[DATA FOR THIS EXERCISE]

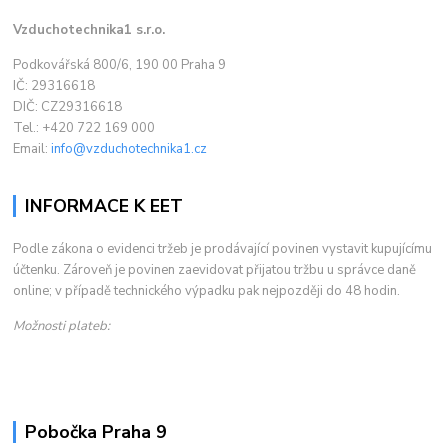
Vzduchotechnika1 s.r.o.
Podkovářská 800/6, 190 00 Praha 9
IČ: 29316618
DIČ: CZ29316618
Tel.: +420 722 169 000
Email:
info@vzduchotechnika1.cz
INFORMACE K EET
Podle zákona o evidenci tržeb je prodávající povinen vystavit kupujícímu
účtenku. Zároveň je povinen zaevidovat přijatou tržbu u správce daně
online; v případě technického výpadku pak nejpozději do 48 hodin.
Možnosti plateb:
Pobočka Praha 9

[/DATA FOR THIS EXERCISE]

§ **WORK REQUIRED**: Please give every line of text from the records above as a JSON list of strings, one string per line, with blank lines skipped and the pictures left out.

§ **YOUR RESPONSE**:
[
  "Vzduchotechnika1 s.r.o.",
  "Podkovářská 800/6, 190 00 Praha 9",
  "IČ: 29316618",
  "DIČ: CZ29316618",
  "Tel.: +420 722 169 000",
  "Email:",
  "info@vzduchotechnika1.cz",
  "INFORMACE K EET",
  "Podle zákona o evidenci tržeb je prodávající povinen vystavit kupujícímu",
  "účtenku. Zároveň je povinen zaevidovat přijatou tržbu u správce daně",
  "online; v případě technického výpadku pak nejpozději do 48 hodin.",
  "Možnosti plateb:",
  "Pobočka Praha 9"
]